I am a Liberty fan but I hate the Sparks and will be rootin for the Eastern Conference.


----------



## Fordy74 (May 22, 2002)

Lisa, u gonna have your hands full!!


----------



## Fordy74 (May 22, 2002)

Oh boy what a beatdown. This one appears to be over, 63-45 2nd half... I think Detroit needs better perimeter shooting to open things up for their post game...Anyways, I think the Shock will win both home games and win the title.


----------



## Gym Rat (Dec 30, 2002)

That game sucked. That said, the Shock will come back strong. The got their first finals gitters out of the way.


----------



## s a b a s 11 (Dec 31, 2002)

> Originally posted by <b>Gym Rat</b>!
> That game sucked. That said, the Shock will come back strong. The got their first finals gitters out of the way.


I agree.

They were nervous and shellshocked from being in the finals...

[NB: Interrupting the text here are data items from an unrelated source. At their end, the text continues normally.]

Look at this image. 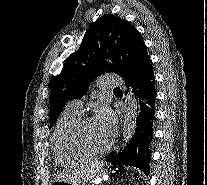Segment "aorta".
<instances>
[{
	"label": "aorta",
	"mask_w": 207,
	"mask_h": 185,
	"mask_svg": "<svg viewBox=\"0 0 207 185\" xmlns=\"http://www.w3.org/2000/svg\"><path fill=\"white\" fill-rule=\"evenodd\" d=\"M126 110L122 126V145L125 147L132 139L137 124V100L130 90L126 96Z\"/></svg>",
	"instance_id": "762f6f07"
}]
</instances>
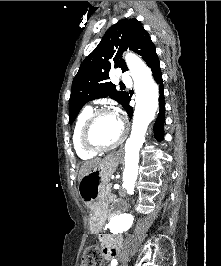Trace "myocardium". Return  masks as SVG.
<instances>
[{"mask_svg":"<svg viewBox=\"0 0 221 266\" xmlns=\"http://www.w3.org/2000/svg\"><path fill=\"white\" fill-rule=\"evenodd\" d=\"M113 112L107 108H99L90 113L88 118L85 120L84 125L81 131V142L85 149L91 152H105L119 146L126 138L128 134L127 125L124 122L122 123V132L118 139L110 144H98L92 140V129L97 118L103 114Z\"/></svg>","mask_w":221,"mask_h":266,"instance_id":"1","label":"myocardium"}]
</instances>
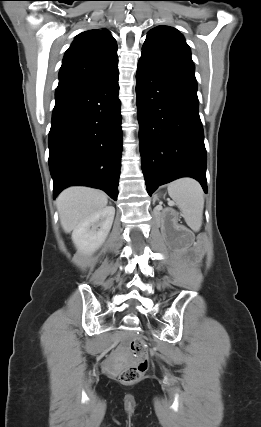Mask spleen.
Masks as SVG:
<instances>
[{"mask_svg":"<svg viewBox=\"0 0 261 427\" xmlns=\"http://www.w3.org/2000/svg\"><path fill=\"white\" fill-rule=\"evenodd\" d=\"M168 194L182 211L186 224L195 232L202 226L203 190L192 178H182L168 185Z\"/></svg>","mask_w":261,"mask_h":427,"instance_id":"spleen-1","label":"spleen"}]
</instances>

If you looked at game one, after half, the Shock came out more confident and played the Sparks to a standstill. Laimbeer either needs to tighten up their zone or scrap that defense altogether. The Sparks were patient and ate them up on that "zone" they had.

Stuart


----------



## Gym Rat (Dec 30, 2002)

That zone did not collaspe - AT ALL.... I wonder what the point of it was? 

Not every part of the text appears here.